Toy retailers are hoping Hollywood movies will drive big sales again this year, after blockbusters such as "Star Wars: The Force Awakens" and "Minions" led to huge numbers in 2015.
U.S. retail sales of toys grew nearly 7% to $19.4 billion last year, boosted by films that resulted in record domestic box-office grosses, according to research firm NPD Group. Sales of toys based on movies grew more than 9%.
Movie business analysts don't expect the 2016 box office to hit last year's record level of more than $11 billion in ticket sales in the U.S. and Canada. But experts say the toy business should not fear the likely declines at multiplexes.
A full slate of superhero movies, kids films and another "Star Wars" picture should continue to drive children and parents to the toy aisles for the latest action figures, dolls and vehicles, said Toys R Us Executive Vice President Richard Barry.
"Even if you put 'Star Wars' aside, there's still a lot of really great stuff going on," he said. "There's a lot to be excited about this year."
Movie characters are likely to be a common topic of discussion at this weekend's Toy Fair trade show in New York, where companies will show off their new lines of merchandise.

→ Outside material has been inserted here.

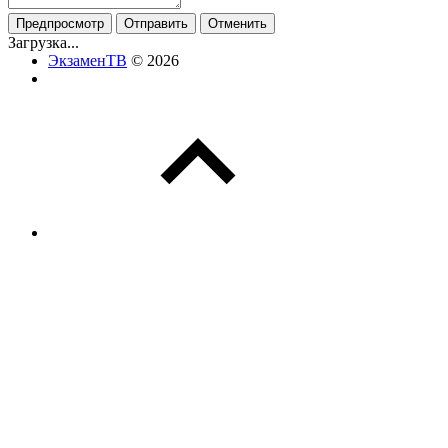
Загрузка...
ЭкзаменТВ
© 2026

Warner's DC Entertainment, for example, is preparing to launch a trove of products from its new DC Super Hero Girls franchise aimed at girls 6 to 12.

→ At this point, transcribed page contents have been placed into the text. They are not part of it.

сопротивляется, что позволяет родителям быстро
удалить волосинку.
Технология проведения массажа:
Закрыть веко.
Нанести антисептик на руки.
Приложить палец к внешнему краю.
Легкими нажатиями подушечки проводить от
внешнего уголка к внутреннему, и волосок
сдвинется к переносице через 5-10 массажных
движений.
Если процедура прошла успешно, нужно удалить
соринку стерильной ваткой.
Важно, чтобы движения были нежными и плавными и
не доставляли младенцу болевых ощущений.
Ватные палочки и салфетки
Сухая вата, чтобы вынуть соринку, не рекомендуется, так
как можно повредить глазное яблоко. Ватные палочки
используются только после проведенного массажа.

"Star Wars" alone generated $700 million in consumer spending last year, according to NPD Group. And the latest movie didn't hit theaters until Dec. 17, meaning toy sellers should continue to benefit from the movie's popularity.

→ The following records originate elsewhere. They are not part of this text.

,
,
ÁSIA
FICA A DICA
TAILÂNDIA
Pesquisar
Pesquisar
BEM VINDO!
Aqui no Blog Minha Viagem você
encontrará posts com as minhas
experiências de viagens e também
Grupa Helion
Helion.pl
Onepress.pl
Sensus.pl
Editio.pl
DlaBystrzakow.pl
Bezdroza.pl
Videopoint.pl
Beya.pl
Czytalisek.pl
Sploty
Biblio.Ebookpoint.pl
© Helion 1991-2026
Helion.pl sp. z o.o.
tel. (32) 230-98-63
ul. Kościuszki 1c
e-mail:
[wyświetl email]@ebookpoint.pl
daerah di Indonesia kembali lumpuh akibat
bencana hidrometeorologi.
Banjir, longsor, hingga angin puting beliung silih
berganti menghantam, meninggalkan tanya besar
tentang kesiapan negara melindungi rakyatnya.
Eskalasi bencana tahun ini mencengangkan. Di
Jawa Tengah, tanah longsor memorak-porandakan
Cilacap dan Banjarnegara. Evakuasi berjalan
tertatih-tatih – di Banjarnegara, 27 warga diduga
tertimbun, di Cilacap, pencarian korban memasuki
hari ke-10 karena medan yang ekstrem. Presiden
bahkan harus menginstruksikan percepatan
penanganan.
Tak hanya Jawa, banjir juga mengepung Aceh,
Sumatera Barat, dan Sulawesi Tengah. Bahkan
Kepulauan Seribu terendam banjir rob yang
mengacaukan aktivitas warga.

The first of Disney's planned spinoff movies, "Rogue One: A Star Wars Story," will be released in December and should stoke further interest in additional product lines.
Superheroes, always heavy merchandised, could also prove a boon. Toy analysts are looking forward to
"It should be awfully good year for the toy industry," Marty Brochstein, of trade group Licensing Industry Merchandisers Assn., known as LIMA.
Brochstein estimates 40% to 45% of toy sales come from licensed properties. "You can't just draw a straight line from box-office to licensing. It depends on what kind of property it is, and who the target audience is."
There are high hopes for "Warcraft," based on the Blizzard video game. The same goes for "Finding Dory," the long-awaited sequel to the 2003 Pixar hit "Finding Nemo," even though the original didn't do much in merchandise sales, Brochstein said.
"The first movie may not have had a lot of licensing, but when they decide to make a second film, that's when they might kick the licensing into higher gear," he said.
It's not just movies. The toy industry is also looking to popular digital media franchises to pump up sales. One of last year's biggest toy industry hits was Shopkins, a line of tiny collectible dolls that has spawned a successful YouTube series.
"It was a phenomenon," said Richard Barry of Toys R Us. "It isn't simply about movies anymore, but engaging through YouTube and video games."
Indeed, the top-selling item of 2015 was the Shopkins 12 Pack Assortment, according to NPD Group.